**Tarea A:**
¿Puedes citar textualmente, del texto sobre el cine literario, el fragmento que va desde "Por Gonzalo Suárez" hasta "otra medida, literario."?
**Tarea B:**
¿Concuerdan con el texto sobre el cine literario estas afirmaciones? Responde sí o no a cada una y cita las palabras del texto que lo deciden. (i) Existen películas sin ningún nexo literario. (ii) El libro Sobre la fotografía, de Susan Sontag, se publicó en Alfaguara en 2006. (iii) La magia del cine siempre realza el guion.

**Texto de lectura:**
Por Gonzalo Suárez © BABELIA
Bajo el epígrafe de cine literario solemos referirnos a las adaptaciones cinematográficas de una obra escrita, olvidando que toda película proviene de una historia previa a su traslación en imágenes. Desde este punto de vista, todo el cine es, en una u otra medida, literario.
Podríamos afirmar incluso que mientras las películas cuenten historias y utilicen actores parlantes no se habrán emancipado de la literatura en ninguna de sus vertientes, narrativa o teatral. Nadie puede mencionar una película que no tenga un nexo literario por la sencilla razón de que no existe. Hubo un tiempo en el que impunemente se sostenía que el cine mudo era el cine puro, en contraposición al advenimiento del sonoro y la utilización de la palabra. Se omitía que el cine mudo siempre fue hablado. Los intérpretes no sólo hablaban sino que gesticulaban con grotesca teatralidad y los rótulos intercalados daban cuenta de lo que decían y, en ocasiones, de lo que hacían, para que el espectador no se encontrase desamparado. En su libro Sobre la fotografía (Alfaguara, 2006), Susan Sontag nos hace reflexionar sobre cómo una imagen fuera de contexto argumental o sin explícita finalidad informativa nos resulta desconcertante o simplemente ininteligible. En realidad, no vemos sino que leemos visualmente. La sucesión de imágenes que desfilan de izquierda a derecha presupone ya un desarrollo escrito de la acción.
A la recíproca, podríamos afirmar que todo relato, escrito o transmitido verbalmente, deviene cinematográfico en la medida en que es imaginado por un lector. Las palabras suscitan o connotan imágenes de la misma manera que las imágenes son regurgitadas con palabras y anécdotas o enmarcadas en temáticas cuyo carácter literario, camuflado o no, es innegable. De ahí las ensoñaciones premonitorias de Diderot que añoró el cine antes de que los Lumière o Méliès lo inventaran. La magia del cine, como la música que emana de la partitura, debiera realzar emocionalmente el guión, pero no siempre la magia acude al envite y, con frecuencia, la película aplana y reduce el texto de origen remitiéndolo a un álbum donde cada cromo, 24 por segundo, ocupa su sitio cumpliendo una función ilustrativa a la que el cine confiere apariencia de movimiento y, en ocasiones, ciertas dosis de simulada veracidad. Estas películas, sin más arte que la derivada de la pericia profesional, también tienen su encanto en la sala oscura y sería tonto que, donde los más se contentan con degustar gato por liebre, nos obstináramos en dar liebre por gato.

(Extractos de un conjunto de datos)
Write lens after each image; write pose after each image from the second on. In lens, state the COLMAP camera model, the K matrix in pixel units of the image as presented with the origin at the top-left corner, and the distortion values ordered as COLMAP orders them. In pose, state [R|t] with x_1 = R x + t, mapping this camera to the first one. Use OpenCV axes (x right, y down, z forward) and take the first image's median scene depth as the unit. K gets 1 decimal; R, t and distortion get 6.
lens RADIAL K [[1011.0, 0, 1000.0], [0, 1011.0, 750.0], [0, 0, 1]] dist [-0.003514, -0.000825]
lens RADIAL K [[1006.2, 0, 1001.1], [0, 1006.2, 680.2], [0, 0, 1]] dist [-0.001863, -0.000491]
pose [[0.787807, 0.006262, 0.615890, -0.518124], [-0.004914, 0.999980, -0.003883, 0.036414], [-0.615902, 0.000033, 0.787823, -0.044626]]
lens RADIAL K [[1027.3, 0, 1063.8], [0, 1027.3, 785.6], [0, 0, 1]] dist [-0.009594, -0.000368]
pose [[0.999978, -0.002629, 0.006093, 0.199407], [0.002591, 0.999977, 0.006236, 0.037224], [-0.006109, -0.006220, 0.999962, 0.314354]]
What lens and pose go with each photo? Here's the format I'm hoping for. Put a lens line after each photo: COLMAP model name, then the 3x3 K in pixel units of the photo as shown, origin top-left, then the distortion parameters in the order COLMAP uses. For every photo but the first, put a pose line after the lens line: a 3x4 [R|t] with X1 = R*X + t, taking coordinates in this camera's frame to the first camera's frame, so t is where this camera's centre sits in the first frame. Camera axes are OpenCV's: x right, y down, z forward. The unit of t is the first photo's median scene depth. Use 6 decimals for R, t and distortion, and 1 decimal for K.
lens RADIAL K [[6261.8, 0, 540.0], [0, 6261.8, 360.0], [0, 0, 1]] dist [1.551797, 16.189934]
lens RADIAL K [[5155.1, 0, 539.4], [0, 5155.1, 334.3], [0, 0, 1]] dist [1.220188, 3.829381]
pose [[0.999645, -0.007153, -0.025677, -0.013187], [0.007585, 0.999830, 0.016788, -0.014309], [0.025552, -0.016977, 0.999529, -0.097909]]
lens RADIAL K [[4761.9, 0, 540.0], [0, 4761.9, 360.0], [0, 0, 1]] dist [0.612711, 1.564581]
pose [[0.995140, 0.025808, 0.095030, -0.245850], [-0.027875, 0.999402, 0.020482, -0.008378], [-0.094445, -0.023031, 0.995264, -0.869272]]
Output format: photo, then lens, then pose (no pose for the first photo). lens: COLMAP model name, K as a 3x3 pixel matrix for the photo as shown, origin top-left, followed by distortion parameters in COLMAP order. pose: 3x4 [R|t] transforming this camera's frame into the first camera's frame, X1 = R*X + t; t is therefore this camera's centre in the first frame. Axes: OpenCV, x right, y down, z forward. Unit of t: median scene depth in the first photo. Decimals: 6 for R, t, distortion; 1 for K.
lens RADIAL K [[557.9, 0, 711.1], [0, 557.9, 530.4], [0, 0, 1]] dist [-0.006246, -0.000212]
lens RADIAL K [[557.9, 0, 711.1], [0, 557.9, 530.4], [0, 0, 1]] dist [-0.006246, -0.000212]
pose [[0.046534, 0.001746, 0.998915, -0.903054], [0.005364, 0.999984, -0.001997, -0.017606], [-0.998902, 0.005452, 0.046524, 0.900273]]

**Respuesta A:**
Por Gonzalo Suárez © BABELIA
Bajo el epígrafe de cine literario solemos referirnos a las adaptaciones cinematográficas de una obra escrita, olvidando que toda película proviene de una historia previa a su traslación en imágenes. Desde este punto de vista, todo el cine es, en una u otra medida, literario.

**Respuesta B:**
(i) No: "Nadie puede mencionar una película que no tenga un nexo literario por la sencilla razón de que no existe."
(ii) Sí: "En su libro Sobre la fotografía (Alfaguara, 2006), Susan Sontag"
(iii) No: "pero no siempre la magia acude al envite"